** WRITTEN TASK **
The entries are to be output word for word, with the pictures omitted.

======== RECORDS TO PROCESS

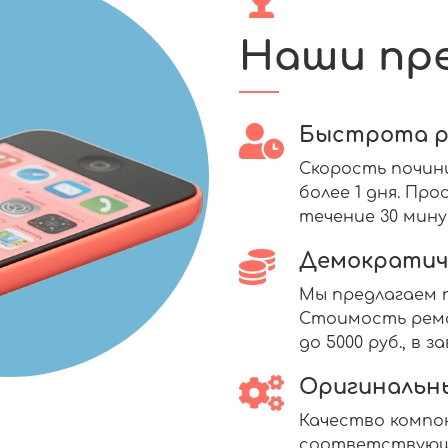
Наши пр
Быстрота 
Скорость почин
более 1 дня. П
течение 30 мину
Демократич
Мы предлагаем п
Стоимость ремо
до 5000 руб., в
Оригинальн
Качество комп
соответствующ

================

** OUTPUT FOR THIS EXERCISE **
Наши пр
Быстрота 
Скорость почин
более 1 дня. П
течение 30 мину
Демократич
Мы предлагаем п
Стоимость ремо
до 5000 руб., в
Оригинальн
Качество комп
соответствующ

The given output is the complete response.